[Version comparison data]
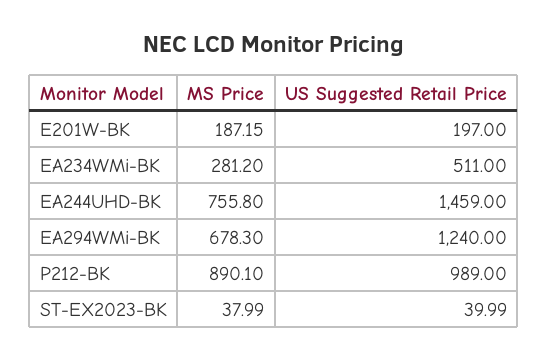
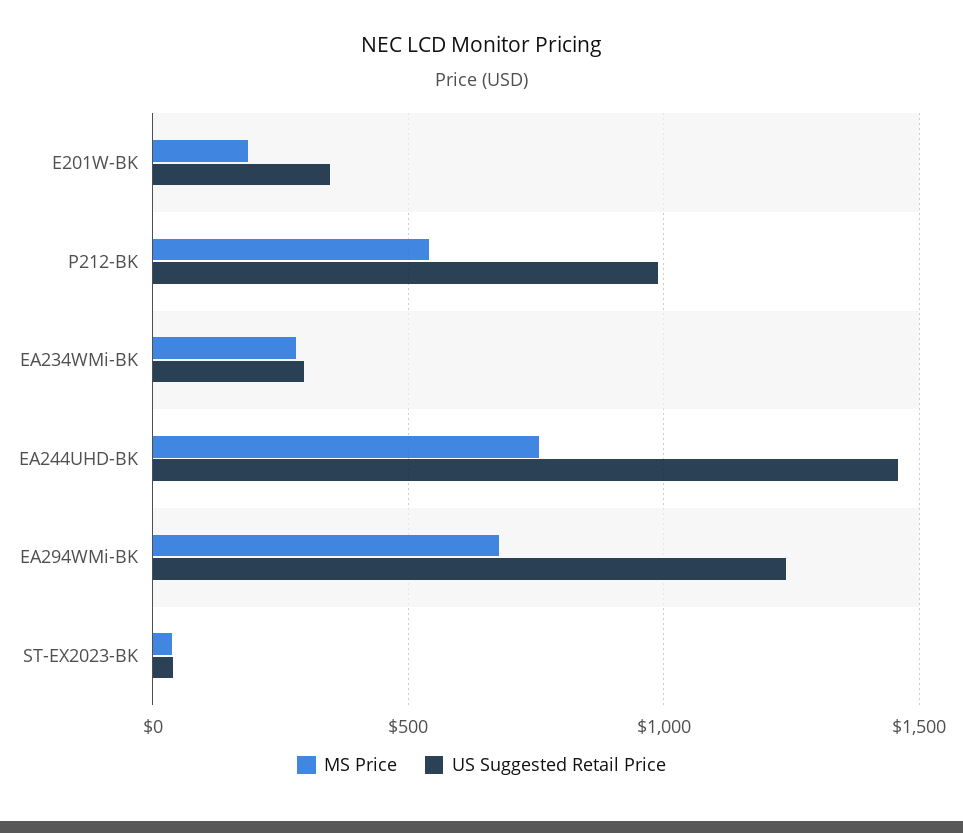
  {
    "MS Price": {
      "E201W-BK": 187.15,
      "EA234WMi-BK": 281.2,
      "EA244UHD-BK": 755.8,
      "EA294WMi-BK": 678.3,
-     "P212-BK": 890.1,
+     "P212-BK": 550,
      "ST-EX2023-BK": 37.99
    },
    "US Suggested Retail Price": {
-     "E201W-BK": 197,
+     "E201W-BK": 350,
-     "EA234WMi-BK": 511,
+     "EA234WMi-BK": 300,
      "EA244UHD-BK": 1459,
      "EA294WMi-BK": 1240,
      "P212-BK": 989,
      "ST-EX2023-BK": 39.99
    }
  }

- Problem
Each line above is to be repeated exactly as written; no picture is carried over.

- Written solution
  {
    "MS Price": {
      "E201W-BK": 187.15,
      "EA234WMi-BK": 281.2,
      "EA244UHD-BK": 755.8,
      "EA294WMi-BK": 678.3,
-     "P212-BK": 890.1,
+     "P212-BK": 550,
      "ST-EX2023-BK": 37.99
    },
    "US Suggested Retail Price": {
-     "E201W-BK": 197,
+     "E201W-BK": 350,
-     "EA234WMi-BK": 511,
+     "EA234WMi-BK": 300,
      "EA244UHD-BK": 1459,
      "EA294WMi-BK": 1240,
      "P212-BK": 989,
      "ST-EX2023-BK": 39.99
    }
  }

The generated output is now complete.